Colloquium on Mexico

By Colette-Janae Buck, Contributing Writer

Drug trafficking. Migration. Corruption. These are some of the topics the two-day EWU Colloquium on Mexico focused on.

The colloquium was the first of its kind as an in-depth country analysis at Eastern that took the form of a conference Feb. 10 and 11. Joseph Lenti, Ph.D and one of the chairs of the event, said the goal of holding the event was “to make issues in Mexico much more salient, much more important in the opinions of peoples on campus and in the community.” Lenti is an assistant Latin American history professor at EWU.

Consisting of seven panel events with topics ranging from women’s rights in Mexico to the trafficking of drugs across the border for U.S. enjoyment, Eagle Entertainment and the Colleges of Social and Behavioral Science presented the EWU Colloquium on Mexico seeking to inform students and create a dialogue on the pressing issues that affect contemporary Mexico.

Lenti said the event was also organized to grant an understanding to students that Mexico is a political, cultural and economic partner with the United States. “I would like students to leave [the colloquium] knowing that Mexico’s destiny is linked to ours, they are intertwined,” said Lenti. “We have so many personal connections to Mexico. We have students on campus, hispanic students who have connections to Mexico. If the nation descends into chaos, its something that we too will feel.”

Many of the issues that headlined the panels and discussions focused around emigration, the corruption of Mexicos state government due to drug cartels infiltrating local governments and police impunity. However, one all-women panel, Women’s Activism in Mexico: Transnational Protest and Resistance, focused more on the United States’ involvement in plummeting conditions in Mexico due to trading and product demands.

EWU student Jana Gibson attended the panel and said it was interesting. “As an American consumer, I didn’t know that you are indirectly a part of exploiting Mexican women who are factory workers,” Gibson said.

The trade and low-wage labor factories near the U.S.-Mexico border are called maquiladoras. Conditions the women working are subjected to inside the maquiladoras is something Gibson said also struck her in the panel. “Pregnancy gets in the way of labor.
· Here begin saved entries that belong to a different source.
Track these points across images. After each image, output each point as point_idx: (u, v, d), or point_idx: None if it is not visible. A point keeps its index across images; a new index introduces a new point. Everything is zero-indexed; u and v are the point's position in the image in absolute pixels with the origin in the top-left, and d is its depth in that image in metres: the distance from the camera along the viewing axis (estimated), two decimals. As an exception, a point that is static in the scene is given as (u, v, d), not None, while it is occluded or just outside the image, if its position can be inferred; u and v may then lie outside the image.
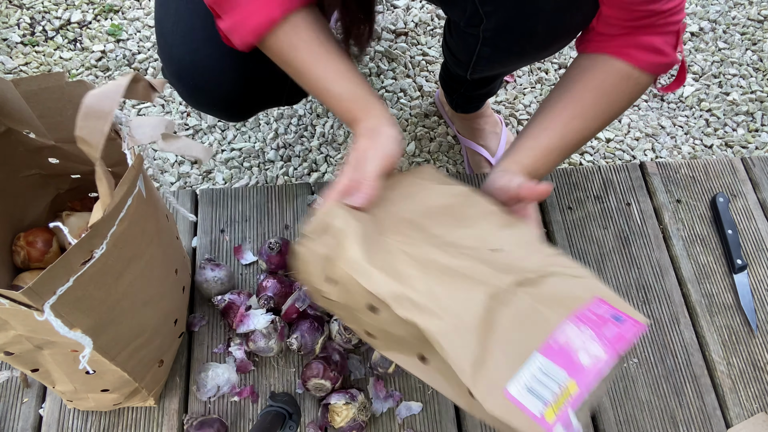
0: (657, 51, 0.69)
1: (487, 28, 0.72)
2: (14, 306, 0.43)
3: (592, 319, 0.50)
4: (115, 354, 0.56)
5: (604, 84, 0.71)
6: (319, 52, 0.64)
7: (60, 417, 0.71)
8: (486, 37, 0.74)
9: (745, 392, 0.79)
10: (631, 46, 0.69)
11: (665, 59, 0.70)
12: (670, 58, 0.70)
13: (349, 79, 0.64)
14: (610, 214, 0.90)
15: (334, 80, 0.64)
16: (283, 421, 0.68)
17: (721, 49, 1.50)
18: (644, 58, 0.69)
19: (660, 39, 0.68)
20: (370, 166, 0.59)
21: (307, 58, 0.64)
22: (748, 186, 0.95)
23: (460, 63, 0.86)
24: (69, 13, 1.41)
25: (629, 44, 0.69)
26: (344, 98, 0.64)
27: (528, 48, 0.75)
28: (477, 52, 0.79)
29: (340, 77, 0.64)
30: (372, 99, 0.65)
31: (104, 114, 0.44)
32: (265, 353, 0.72)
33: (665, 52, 0.69)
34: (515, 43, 0.74)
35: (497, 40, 0.74)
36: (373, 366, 0.72)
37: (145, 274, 0.55)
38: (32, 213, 0.72)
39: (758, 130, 1.38)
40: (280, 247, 0.77)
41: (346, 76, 0.64)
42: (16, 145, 0.64)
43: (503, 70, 0.88)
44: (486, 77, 0.96)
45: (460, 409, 0.74)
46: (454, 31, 0.83)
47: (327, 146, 1.27)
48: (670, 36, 0.69)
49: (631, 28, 0.68)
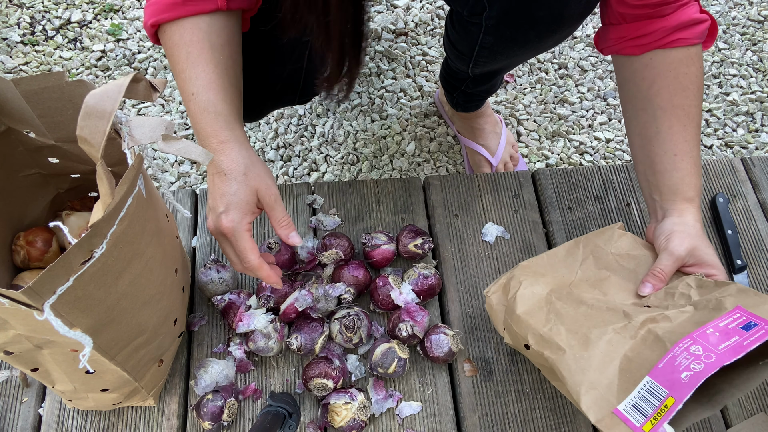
0: (696, 22, 0.69)
1: (490, 16, 0.72)
2: (14, 305, 0.43)
3: (714, 335, 0.57)
4: (114, 353, 0.56)
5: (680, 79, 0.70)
6: (200, 57, 0.64)
7: (59, 416, 0.71)
8: (489, 25, 0.74)
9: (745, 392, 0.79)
10: (675, 31, 0.69)
11: (707, 23, 0.70)
12: (709, 19, 0.70)
13: (216, 91, 0.64)
14: (610, 214, 0.90)
15: (203, 87, 0.64)
16: (283, 420, 0.68)
17: (721, 49, 1.50)
18: (691, 34, 0.69)
19: (690, 11, 0.69)
20: (250, 255, 0.63)
21: (185, 59, 0.64)
22: (748, 186, 0.95)
23: (462, 56, 0.86)
24: (69, 12, 1.41)
25: (672, 29, 0.69)
26: (205, 110, 0.64)
27: (531, 36, 0.75)
28: (480, 42, 0.79)
29: (208, 87, 0.64)
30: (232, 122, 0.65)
31: (105, 114, 0.44)
32: (265, 353, 0.72)
33: (701, 19, 0.69)
34: (518, 30, 0.74)
35: (500, 28, 0.74)
36: (373, 366, 0.72)
37: (145, 274, 0.55)
38: (32, 212, 0.72)
39: (758, 131, 1.38)
40: (279, 246, 0.77)
41: (214, 87, 0.64)
42: (16, 145, 0.64)
43: (505, 63, 0.88)
44: (487, 73, 0.96)
45: (459, 409, 0.74)
46: (456, 23, 0.83)
47: (327, 146, 1.27)
48: (694, 5, 0.69)
49: (657, 15, 0.68)
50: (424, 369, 0.76)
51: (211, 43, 0.64)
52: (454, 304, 0.81)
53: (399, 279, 0.77)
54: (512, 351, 0.78)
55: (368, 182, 0.90)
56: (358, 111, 1.32)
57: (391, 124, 1.30)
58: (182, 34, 0.63)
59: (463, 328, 0.79)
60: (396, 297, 0.75)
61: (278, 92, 0.85)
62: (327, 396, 0.70)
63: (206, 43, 0.64)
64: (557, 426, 0.74)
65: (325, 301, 0.74)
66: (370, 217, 0.87)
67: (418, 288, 0.76)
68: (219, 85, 0.64)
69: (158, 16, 0.63)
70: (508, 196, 0.90)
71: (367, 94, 1.34)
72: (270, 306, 0.73)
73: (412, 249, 0.80)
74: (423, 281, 0.77)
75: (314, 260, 0.80)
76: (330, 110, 1.32)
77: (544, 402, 0.75)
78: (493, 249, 0.86)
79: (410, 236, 0.81)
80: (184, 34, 0.63)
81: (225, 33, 0.66)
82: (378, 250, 0.79)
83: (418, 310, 0.74)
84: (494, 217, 0.88)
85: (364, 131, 1.29)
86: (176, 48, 0.64)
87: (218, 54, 0.65)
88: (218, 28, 0.65)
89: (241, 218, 0.63)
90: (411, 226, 0.82)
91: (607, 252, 0.72)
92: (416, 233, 0.81)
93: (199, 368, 0.72)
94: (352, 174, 1.24)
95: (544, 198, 0.91)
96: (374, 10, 1.46)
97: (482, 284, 0.82)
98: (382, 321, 0.79)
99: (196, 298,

The head bosses basically sterilize the women, put them on birth-control and ramp them up on drugs,” said Gibson. “They’re not even people.”

Not only was the event a forum for students to listen and learn, it was also a place to share ideas and become involved in the conversation.

Tobias Revand, EWU student, attended three events on Wednesday night. He said he attended to “gain more understanding of what is going on in the Mexico region.” Despite initially going for extra credit, Revand said he ended up learning a lot about the struggles in Mexico, particularly about the ongoings in Acapulco, Guerrero.

“One thing that really struck me was the situation in Acapulco and its surrounding areas,” said Revand. “It is basically like a medieval system where [residents] promise their political alliance to area leaders, and [the leaders] would give you protection, which you wouldn’t have otherwise.”

One of the roundtable discussions, Ayotzinapa in Context: Social Violence and Police Impunity, highlighted specifically the deaths of 43 Ayotzinapa student-teachers who were killed in 2014 by a local crime syndicate. The open discussion was lead by History and Chicano Studies professor Nydia Martinez who gave a brief introduction into the repressive nature of the Mexican government in opposition of political protests.

According to Revand, the roundtable discussion was a platform where students and faculty vocally engaged in the conversations. “I do feel like the conference was starting a conversation with the people, and that’s what I liked about it,” said Revand. “People were interacting, people were talking to [the panelists], people were involved, which was nice. That’s what I liked about the roundtable discussions.”

Revand said in retrospect he feels like the colloquium achieved its overall goal of creating awareness about Mexico within Eastern’s community. “They’re doing a great job of bringing up the problems to people like myself who don’t know,” he said. “I feel like I know a lot more.”